Thursday, January 26, 2006

Top 5 sports moments – personally witnessed (live or on TV)

This installment of “Top 5” focuses on the sporting events that I have personally witnessed, either live or on TV. Not all are good memories, but they're all stories I tell from time to time.

I know, I cheated and got six onto the list. But they’re all great.

They are:

5. Red Sox vs. Mets, Game 6, 1986 World Series
This was the “Bill Buckner Game”. I was living in Boston, a well-hit 3-wood away from Fenway Park, and was a real band-wagon Red Sox fan. Regardless, I have never seen a collapse like the one we witnessed that night. After that, the Curse of the Bambino was very real for me.

4. Doug Flutie to Gerard Phelan, BC vs. Miami, Thanksgiving weekend 1984
Flutie-mania had gripped Boston for a while before this one, but I don’t know if he was much of a story around the nation. This was a GREAT game prior to the miracle, last-minute heave, but that play will be the one that everyone remembers. I was visiting a friend in Detroit and watching it on TV, and only caught that play out of the corner of my eye.

3. (tie) Troy Aikman to Alvin Harper on a slant, Cowboys vs. 49ers, NFC Championship 1993
The moment that signaled the changing of the guard at the top of the NFC. SF had ruled the late 80s, Dallas was coming on strong. This perfect throw and outstanding run-after-the-catch put the game away for the Cowboys, and turned the 90s into the Cowboys’ decade.

3. (tie) Vince Young turns in the greatest individual performance ever, Texas vs. USC, College Football National Championship 2006
I will be telling my grandkids about this one. Vince Young absolutely ruled the world that night, and the ‘Horns won their first National Championship in 30+ years. The single greatest college football game in history, bar none.

2. The Miracle on Ice, USA vs USSR, Hockey Tournament in the Winter Olympics 1980
It’s hokey, but it’s true – this moment transcended sports like nothing I have ever seen. Whether you knew anything about hockey or not, it didn’t matter. This was “us vs. them” in every sense of the phrase, and it signaled the end of a really crappy decade for the US. Reagan was elected later that year, but this is where the turnaround started. The most exciting live event I have ever seen on TV.

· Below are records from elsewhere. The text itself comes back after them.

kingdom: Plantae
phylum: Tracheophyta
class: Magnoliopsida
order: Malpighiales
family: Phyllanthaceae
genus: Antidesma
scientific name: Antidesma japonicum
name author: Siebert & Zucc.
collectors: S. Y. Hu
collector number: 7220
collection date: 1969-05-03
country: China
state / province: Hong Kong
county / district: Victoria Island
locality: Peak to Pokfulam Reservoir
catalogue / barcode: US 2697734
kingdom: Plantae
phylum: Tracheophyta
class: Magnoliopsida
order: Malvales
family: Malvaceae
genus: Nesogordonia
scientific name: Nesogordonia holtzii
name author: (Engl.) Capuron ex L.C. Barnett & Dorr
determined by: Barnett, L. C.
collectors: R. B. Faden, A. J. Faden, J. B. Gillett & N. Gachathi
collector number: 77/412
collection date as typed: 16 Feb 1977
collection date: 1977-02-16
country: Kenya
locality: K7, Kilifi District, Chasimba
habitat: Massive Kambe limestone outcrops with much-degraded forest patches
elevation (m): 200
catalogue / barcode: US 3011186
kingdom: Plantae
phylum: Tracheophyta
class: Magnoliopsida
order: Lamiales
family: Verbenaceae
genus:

1. Cleon Daskalakis withstands 2 minutes of 5-on-3 hockey to win the Beanpot, 1985
I know. You’re going “huh?” Let me explain: The Beanpot is the college hockey tournament held in Boston every year, pitting Boston University, Boston College, Northeastern, and Harvard against each other in the Fleet Center (it used to be in the old Garden). It’s a nothing outside of Boston, but it’s HUGE there. I was a student at BU, and we had very little to cheer for. Our football program was middle- to bottom-tier 1-AA, and was dropped a few years after I left. Our basketball team was nothing in those days. All we had was hockey. And the Beanpot was the highlight of the season. Our boys were playing our arch-rivals from BC, and the game was a nail-biter. BU had, as best as I can recall, a one goal lead late in the third period when we were saddled with two penalties. Cleon had been the star of the team for the past few years, and this was his senior season. He was a solid wall in goal, stoning close-in shot after close-in shot for the duration of that ridiculous 5-on-3. The BU crowd in the old Boston Garden was going absolutely nuts throughout. It was at that moment that I really envied the kids at Notre Dame or Duke or any other school that had a traditionally great program of one sort or another. It was BU’s shining sports moment in my four years there. I walked out of that game, which we did win, absolutely wrung out. I have never yelled louder, jumped up and down more, or poured more emotion into a sporting event before or since. And it was the greatest sports moment of my life.

Feel free to add your favorites, or to argue any of mine, in comments.